# Tesco Buy G'Head.Demolition of the Talk of the Tyne Begins.'THAT' car park to follow



## Rocket Romano (Jan 23, 2006)

Can't find a picture but the famous Gateshead nightspot cum cafe the Talk of the Tyne is in its final days. (Its the circle shaped building with a blown up roof)

The bulldozers moved in yesterday on the building at the top of Gateshead High Street which should be down at the end of the week.

The indoor market at Gateshead is now empty and the Town Centre is being cleared; after Tesco literally bought the town. The car-park is due to be pulled down either late this year or next. Thankfully, the worlds largest eyesore will go to someone else


----------



## zenie (Jan 23, 2006)

I read that as Tesco buys Gateshead   

I thought well i know it's a bit of a shithole right but I mean they cant honestly buy a whole town.


----------



## Rocket Romano (Jan 23, 2006)

They've bought the Town Centre in essence.

All they don't own in the town centre is the bus station (though they funded a quarter of it) and the old High St (includes Wilkinson and...thats it)

They own the shopping centre, car park, Trinity Square, High St West and every building on the main road as well.

Its all part of Gateshead Councils elaborate plan to pretend that Gateshead Town Centre consists of the Sage, Baltic and Millenium Bridge and that it starts again in the middle class lushness of Low Fell, Whickham and the countryside of Rowlands Gill...very clever ploy...which works


----------



## Bomber (Jan 24, 2006)

*A worrying development !*

... looks like buying up town centres might be the big T's latest ploy !    A hole area in Stoke on Trent's city centre [Hanley] is due to be cleared to accomodate yet another Superstore of theirs


----------



## Isambard (Jan 24, 2006)

Gateshead Market gone?   

Though Gateshead did near better supermarkets than the shitty expensive Safeway by the Metro and the itsy bitsy Co-op.

Isambard, has long though Gateshead Council a bunch of c***s since he formerly lived in not very middle class Bensham!


----------



## Rocket Romano (Jan 24, 2006)

Isambard said:
			
		

> Gateshead Market gone?
> 
> Though Gateshead did near better supermarkets than the shitty expensive Safeway by the Metro and the itsy bitsy Co-op.
> 
> Isambard, has long though Gateshead Council a bunch of c***s since he formerly lived in not very middle class Bensham!



They're closing Windmill Hill Primary in Gateshead/Bensham down. Or at least trying to.

They've put so much money into the areas I've mentioned before and the Arts that the rest of the place doesn't figure. They've even allowed the Metrocentre to advertise itself as being in Newcastle to tourists!

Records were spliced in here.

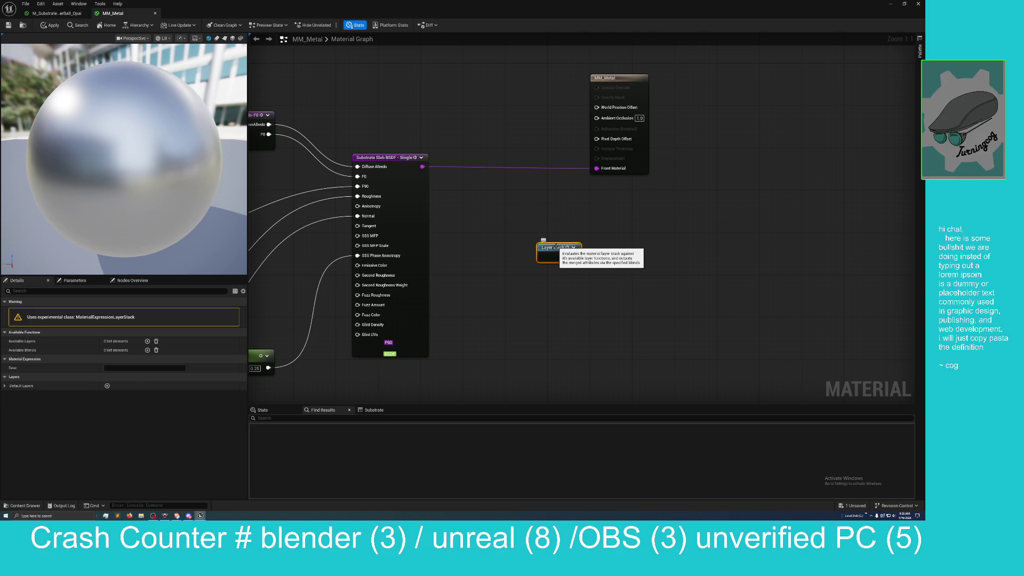
{"action": "key", "text": "Delete"}
- Search 'layer' again and scroll the results to find the Substrate Vertical Layer node
{"action": "right_click", "coordinate": [555, 248]}
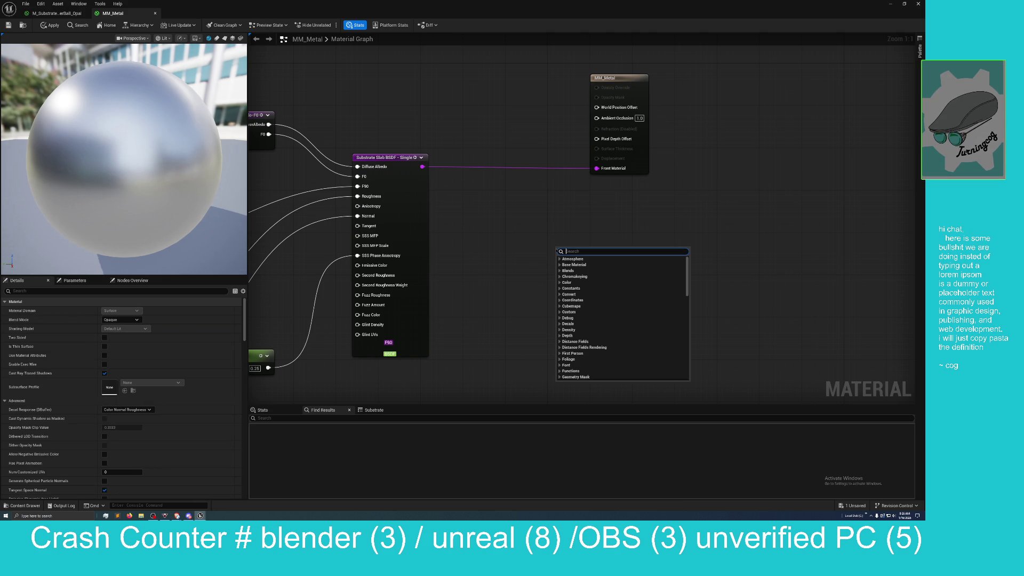
{"action": "type", "text": "layer"}
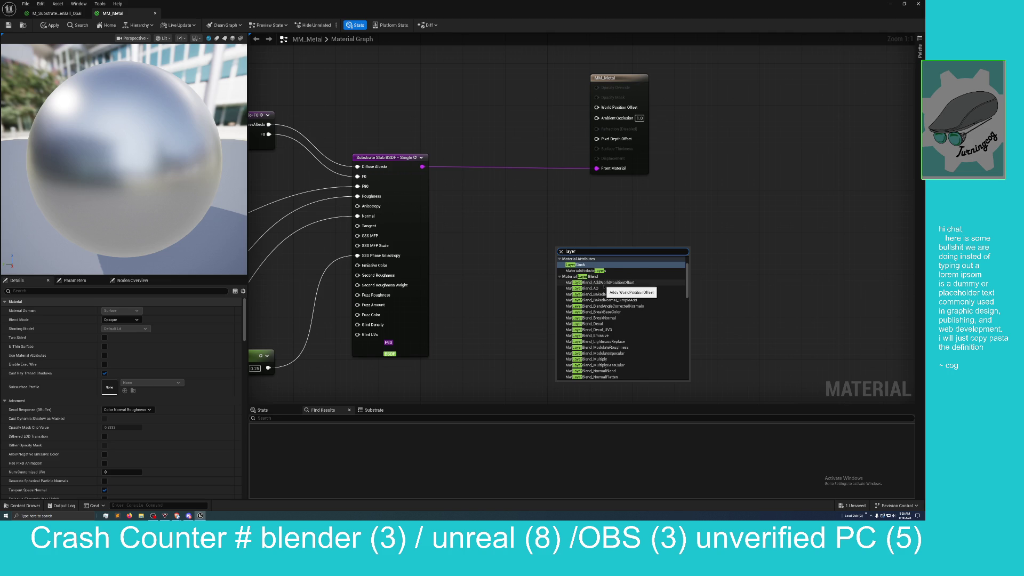
{"action": "scroll", "coordinate": [603, 309], "scroll_direction": "down", "scroll_amount": 3}
{"action": "scroll", "coordinate": [598, 315], "scroll_direction": "down", "scroll_amount": 4}
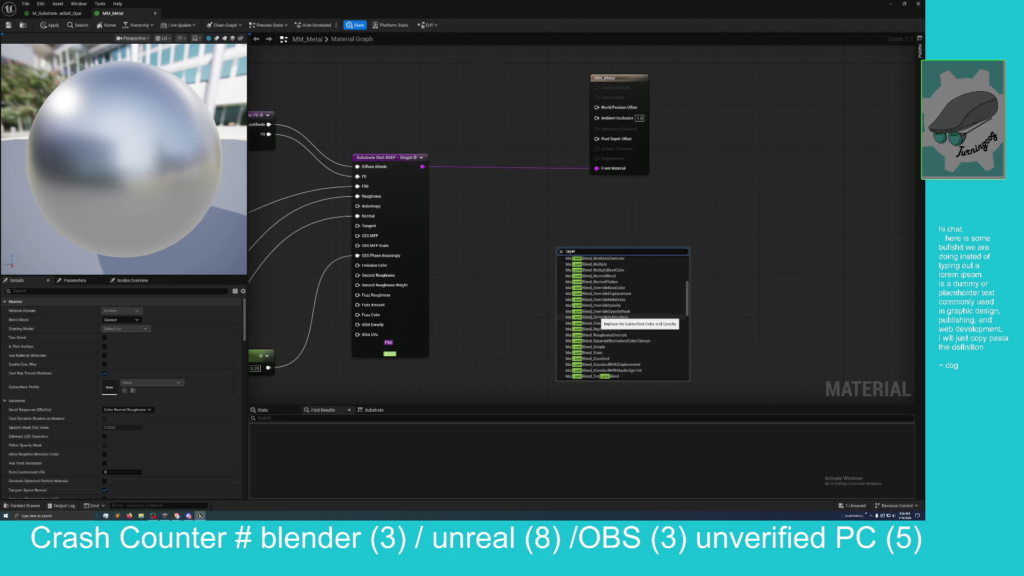
{"action": "scroll", "coordinate": [597, 319], "scroll_direction": "down", "scroll_amount": 6}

The market isn't gone yet but the demolition plans went through in the blink of an eyelid...I don't need to tell you what is being built in its place


----------



## chio (Jan 24, 2006)

Bomber said:
			
		

> ... looks like buying up town centres might be the big T's latest ploy !    A hole area in Stoke on Trent's city centre [Hanley] is due to be cleared to accomodate yet another Superstore of theirs



But let's face it, vast parts of Hanley are derelict anyway and have been for years. And what's happening to the existing Tesco on Marsh Street?

I hate to say it, but a Tesco that's being used is better than the existing former Hanley Shopping Arcade etc.


----------



## longdog (Jan 27, 2006)

The old Gateshead tesco was an arsehole to back a forty foot trailer into. I hope they improve that for the sake of their poor fucking drivers.


----------



## Isambard (Jan 28, 2006)

TBH when I lived in inner city Newcastle and Gateshead there was a severe difference in food retailing compared to the South or suburban Tyne and Wear and to an extent the chains might have improved that.


----------



## Here we go (Jan 28, 2006)

longdog said:
			
		

> The old Gateshead tesco was an arsehole to back a forty foot trailer into. I hope they improve that for the sake of their poor fucking drivers.


ever do carlisle? heard that was a bitch.


----------



## longdog (Feb 8, 2006)

No, kept to the eastern side of the country.

Still one of the best jobs I ever had driving for Tesco. Good money, good O/T rate and job and knock minimum pay 9hrs a day.


----------